## Task instructions
Please copy, line for line, the part of the records that opens with the line containing "EPARE FOR UNI" and closes with the line containing "Treatment for Anxiety, Stress & Sleep", leaving out the pictures.

## Entries supplied
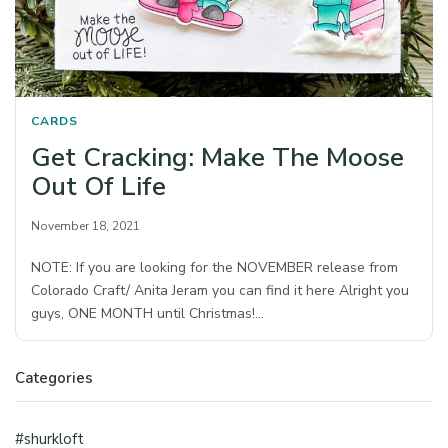
CARDS
Get Cracking: Make The Moose
Out Of Life
November 18, 2021
NOTE: If you are looking for the NOVEMBER release from
Colorado Craft/ Anita Jeram you can find it here Alright you
guys, ONE MONTH until Christmas!…
Categories
#shurkloft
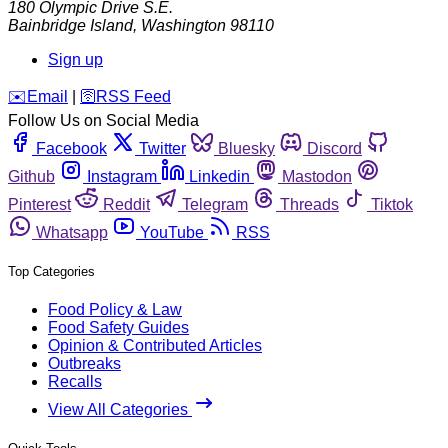
180 Olympic Drive S.E.
Bainbridge Island
,
Washington
98110
Sign up
️✉️
Email
|
🛜
RSS Feed
Follow Us on Social Media
Facebook
Twitter
Bluesky
Discord
Github
Instagram
Linkedin
Mastodon
Pinterest
Reddit
Telegram
Threads
Tiktok
Whatsapp
YouTube
RSS
Top Categories
Food Policy & Law
Food Safety Guides
Opinion & Contributed Articles
Outbreaks
Recalls
View All Categories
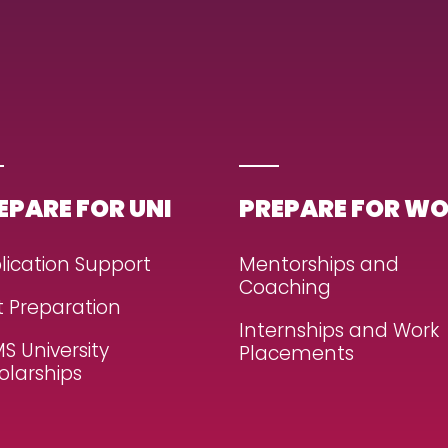
EPARE FOR UNI
PREPARE FOR W
lication Support
Mentorships and
Coaching
t Preparation
Internships and Work
S University
Placements
olarships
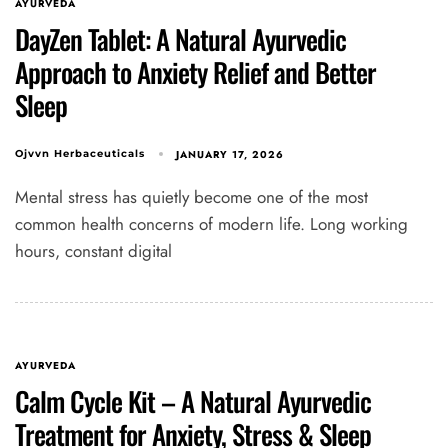
AYURVEDA
DayZen Tablet: A Natural Ayurvedic
Approach to Anxiety Relief and Better
Sleep
JANUARY 17, 2026
Ojvvn Herbaceuticals
Mental stress has quietly become one of the most
common health concerns of modern life. Long working
hours, constant digital
Type and hit enter
AYURVEDA
Calm Cycle Kit – A Natural Ayurvedic
Treatment for Anxiety, Stress & Sleep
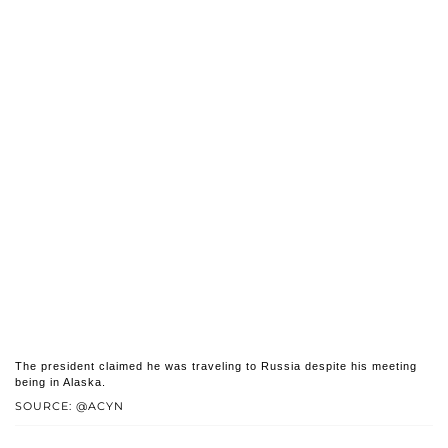
The president claimed he was traveling to Russia despite his meeting
being in Alaska.
SOURCE: @ACYN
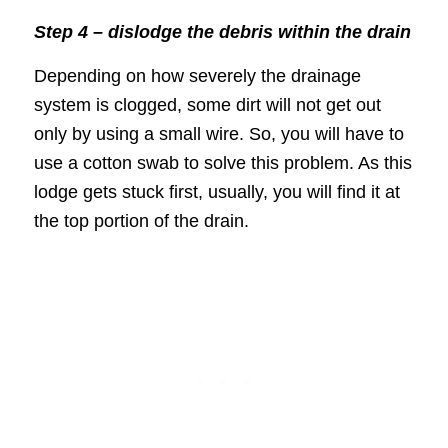
Step 4 – dislodge the debris within the drain
Depending on how severely the drainage
system is clogged, some dirt will not get out
only by using a small wire. So, you will have to
use a cotton swab to solve this problem. As this
lodge gets stuck first, usually, you will find it at
the top portion of the drain.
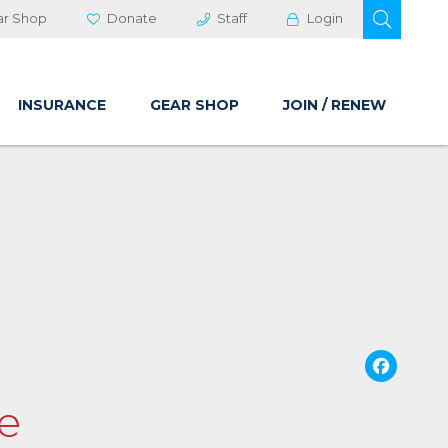
OPEN 
ar Shop
Donate
Staff
Login
INSURANCE
GEAR SHOP
JOIN / RENEW
Fa
se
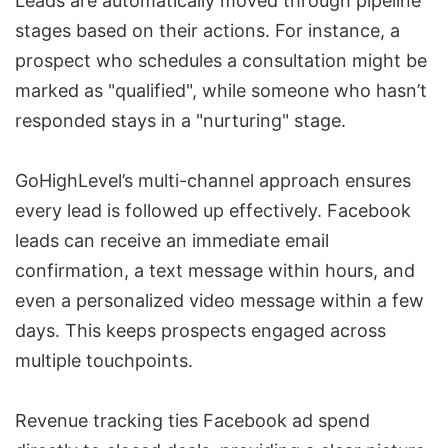
Leads are automatically moved through pipeline
stages based on their actions. For instance, a
prospect who schedules a consultation might be
marked as "qualified", while someone who hasn’t
responded stays in a "nurturing" stage.
GoHighLevel’s multi-channel approach ensures
every lead is followed up effectively. Facebook
leads can receive an immediate email
confirmation, a text message within hours, and
even a personalized video message within a few
days. This keeps prospects engaged across
multiple touchpoints.
Revenue tracking ties Facebook ad spend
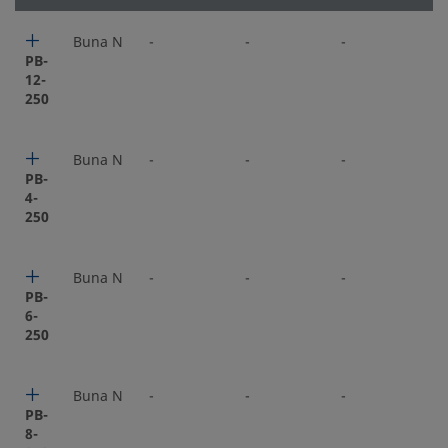
Buna N
-
-
-
-
PB-
12-
250
Buna N
-
-
-
-
PB-
4-
250
Buna N
-
-
-
-
PB-
6-
250
Buna N
-
-
-
-
PB-
8-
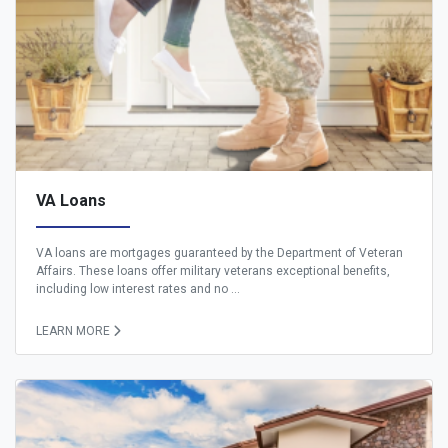
VA Loans
VA loans are mortgages guaranteed by the Department of Veteran
Affairs. These loans offer military veterans exceptional benefits,
including low interest rates and no ...
LEARN MORE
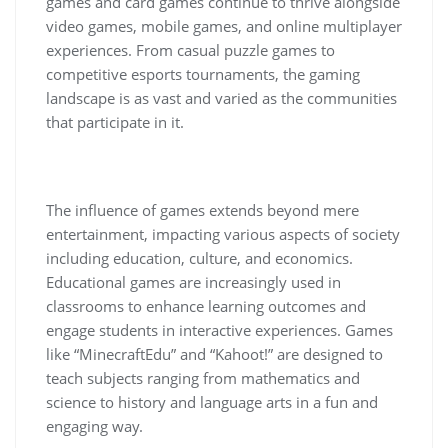
games and card games continue to thrive alongside
video games, mobile games, and online multiplayer
experiences. From casual puzzle games to
competitive esports tournaments, the gaming
landscape is as vast and varied as the communities
that participate in it.
The influence of games extends beyond mere
entertainment, impacting various aspects of society
including education, culture, and economics.
Educational games are increasingly used in
classrooms to enhance learning outcomes and
engage students in interactive experiences. Games
like “MinecraftEdu” and “Kahoot!” are designed to
teach subjects ranging from mathematics and
science to history and language arts in a fun and
engaging way.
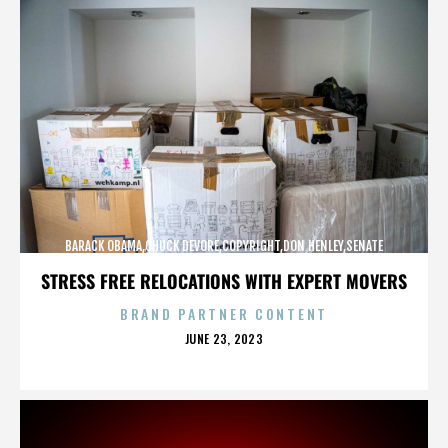
BARACK OBAMA,CHUCK DEVORE,COPYRIGHT,DON HENLEY,SENATE
CAMPAIGN,,,,,,,,,,,
STRESS FREE RELOCATIONS WITH EXPERT MOVERS
BRAND PARTNER CONTENT
POSTED
JUNE 23, 2023
ON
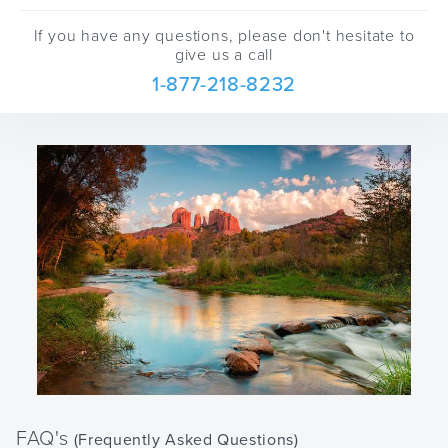
If you have any questions, please don't hesitate to
give us a call
1-877-218-8232
FAQ's
(Frequently Asked Questions)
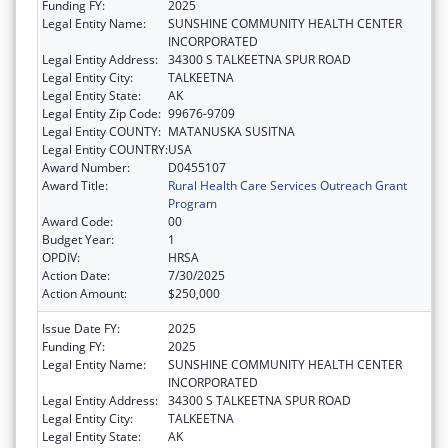
Funding FY:
2025
Legal Entity Name:
SUNSHINE COMMUNITY HEALTH CENTER
INCORPORATED
Legal Entity Address:
34300 S TALKEETNA SPUR ROAD
Legal Entity City:
TALKEETNA
Legal Entity State:
AK
Legal Entity Zip Code:
99676-9709
Legal Entity COUNTY:
MATANUSKA SUSITNA
Legal Entity COUNTRY:
USA
Award Number:
D0455107
Award Title:
Rural Health Care Services Outreach Grant
Program
Award Code:
00
Budget Year:
1
OPDIV:
HRSA
Action Date:
7/30/2025
Action Amount:
$250,000
Issue Date FY:
2025
Funding FY:
2025
Legal Entity Name:
SUNSHINE COMMUNITY HEALTH CENTER
INCORPORATED
Legal Entity Address:
34300 S TALKEETNA SPUR ROAD
Legal Entity City:
TALKEETNA
Legal Entity State:
AK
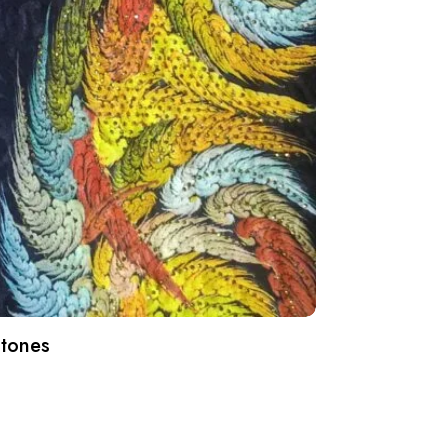
Stones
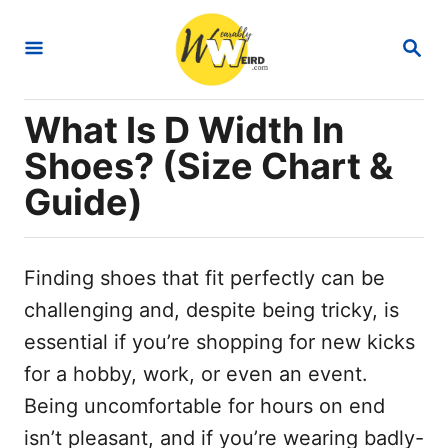
S
S
k
E
i
A
R
p
What Is D Width In
C
t
H
Shoes? (Size Chart &
o
Guide)
C
o
n
Finding shoes that fit perfectly can be
t
challenging and, despite being tricky, is
e
essential if you’re shopping for new kicks
n
for a hobby, work, or even an event.
t
Being uncomfortable for hours on end
isn’t pleasant, and if you’re wearing badly-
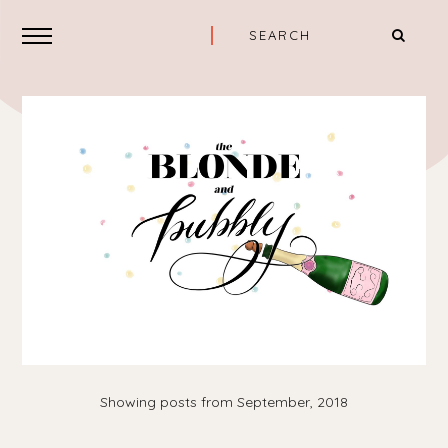
Showing posts from September, 2018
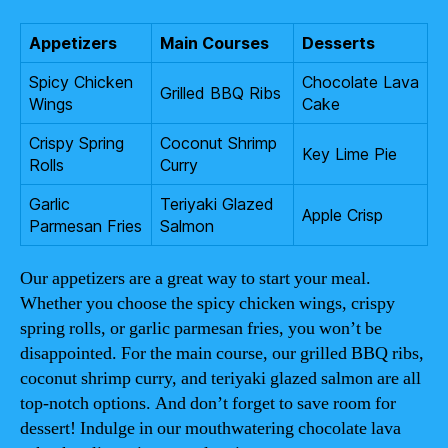
Appetizers
Main Courses
Desserts
Spicy Chicken
Chocolate Lava
Grilled BBQ Ribs
Wings
Cake
Crispy Spring
Coconut Shrimp
Key Lime Pie
Rolls
Curry
Garlic
Teriyaki Glazed
Apple Crisp
Parmesan Fries
Salmon
Our appetizers are a great way to start your meal.
Whether you choose the spicy chicken wings, crispy
spring rolls, or garlic parmesan fries, you won’t be
disappointed. For the main course, our grilled BBQ ribs,
coconut shrimp curry, and teriyaki glazed salmon are all
top-notch options. And don’t forget to save room for
dessert! Indulge in our mouthwatering chocolate lava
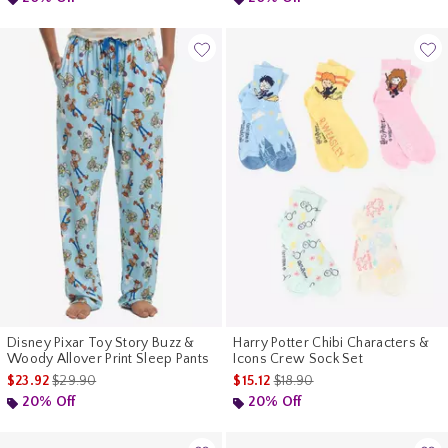
Disney Pixar Toy Story Buzz &
Harry Potter Chibi Characters &
Woody Allover Print Sleep Pants
Icons Crew Sock Set
is sales price, the original price is
is sales price, the original pr
$23.92
$29.90
$15.12
$18.90
20% Off
20% Off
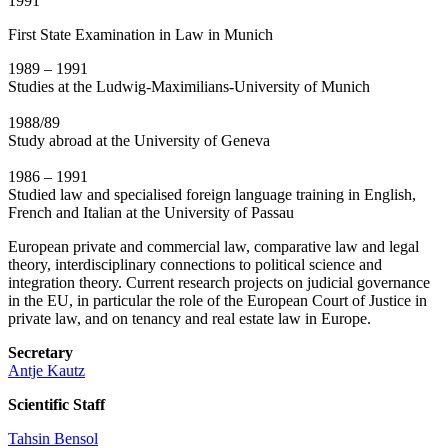
1991
First State Examination in Law in Munich
1989 – 1991
Studies at the Ludwig-Maximilians-University of Munich
1988/89
Study abroad at the University of Geneva
1986 – 1991
Studied law and specialised foreign language training in English,
French and Italian at the University of Passau
European private and commercial law, comparative law and legal
theory, interdisciplinary connections to political science and
integration theory. Current research projects on judicial governance
in the EU, in particular the role of the European Court of Justice in
private law, and on tenancy and real estate law in Europe.
Secretary
Antje Kautz
Scientific Staff
Tahsin Bensol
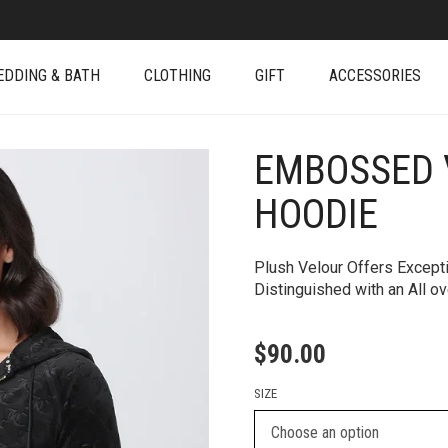
EDDING & BATH
CLOTHING
GIFT
ACCESSORIES
EMBOSSED 
+
HOODIE
Plush Velour Offers Except
Distinguished with an All 
$
90.00
SIZE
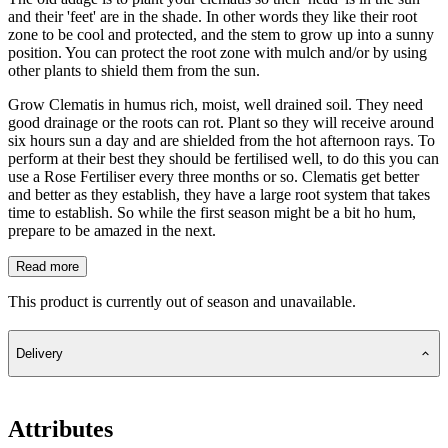
and their 'feet' are in the shade. In other words they like their root
zone to be cool and protected, and the stem to grow up into a sunny
position. You can protect the root zone with mulch and/or by using
other plants to shield them from the sun.
Grow Clematis in humus rich, moist, well drained soil. They need
good drainage or the roots can rot. Plant so they will receive around
six hours sun a day and are shielded from the hot afternoon rays. To
perform at their best they should be fertilised well, to do this you can
use a Rose Fertiliser every three months or so. Clematis get better
and better as they establish, they have a large root system that takes
time to establish. So while the first season might be a bit ho hum,
prepare to be amazed in the next.
Read more
This product is currently out of season and unavailable.
Delivery
Attributes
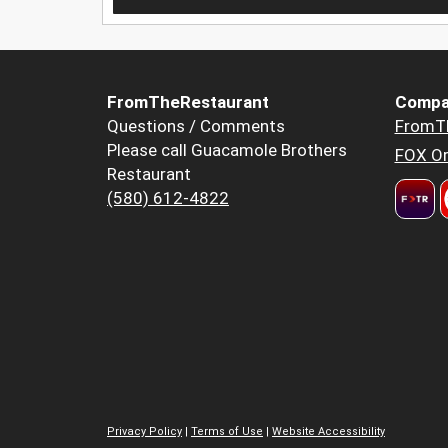
FromTheRestaurant
Compa
Questions / Comments
FromT
Please call Guacamole Brothers
FOX Or
Restaurant
(580) 612-4822
Privacy Policy
|
Terms of Use
|
Website Accessibility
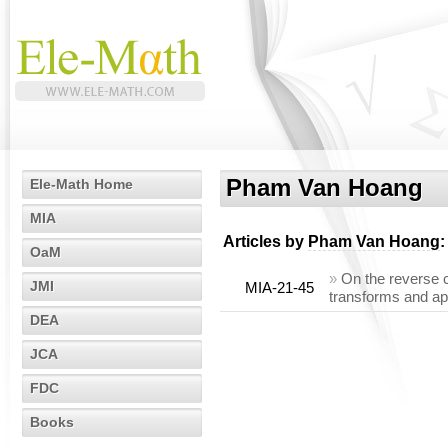
Pham Van Hoang
Ele-Math Home
MIA
Articles by
Pham Van Hoang
:
OaM
»
On the reverse c
JMI
MIA-21-45
transforms and ap
DEA
JCA
FDC
Books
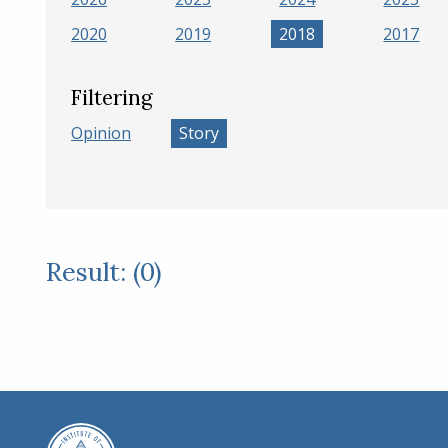
2020
2019
2018
2017
Filtering
Opinion
Story
Result: (0)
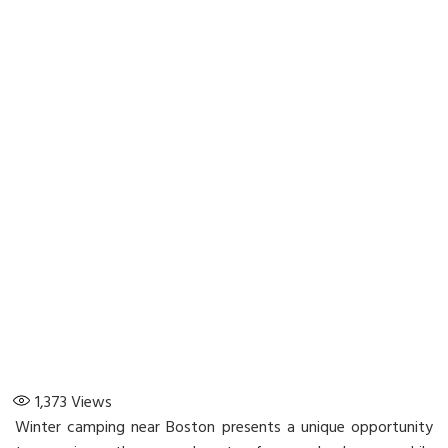
1,373
Views
Winter camping near Boston presents a unique opportunity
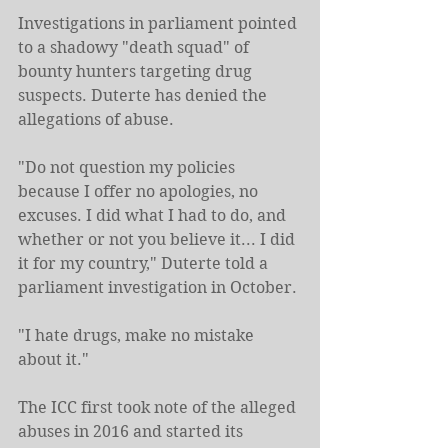
Investigations in parliament pointed 
to a shadowy "death squad" of 
bounty hunters targeting drug 
suspects. Duterte has denied the 
allegations of abuse.
"Do not question my policies 
because I offer no apologies, no 
excuses. I did what I had to do, and 
whether or not you believe it... I did 
it for my country," Duterte told a 
parliament investigation in October.
"I hate drugs, make no mistake 
about it."
The ICC first took note of the alleged 
abuses in 2016 and started its 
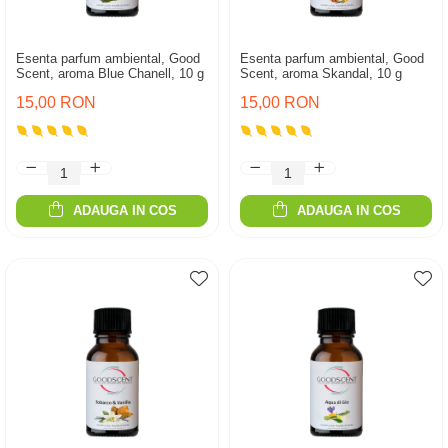
Esenta parfum ambiental, Good
Esenta parfum ambiental, Good
Scent, aroma Blue Chanell, 10 g
Scent, aroma Skandal, 10 g
15,00 RON
15,00 RON
ADAUGA IN COS
ADAUGA IN COS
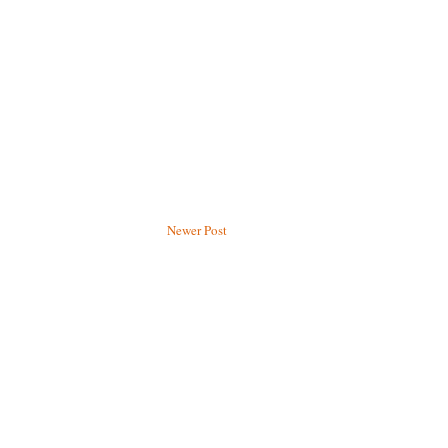
Newer Post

## Response to this exercise
EPARE FOR UNI
PREPARE FOR W
lication Support
Mentorships and
Coaching
t Preparation
Internships and Work
S University
Placements
olarships
AYURVEDA
DayZen Tablet: A Natural Ayurvedic
Approach to Anxiety Relief and Better
Sleep
JANUARY 17, 2026
Ojvvn Herbaceuticals
Mental stress has quietly become one of the most
common health concerns of modern life. Long working
hours, constant digital
Type and hit enter
AYURVEDA
Calm Cycle Kit – A Natural Ayurvedic
Treatment for Anxiety, Stress & Sleep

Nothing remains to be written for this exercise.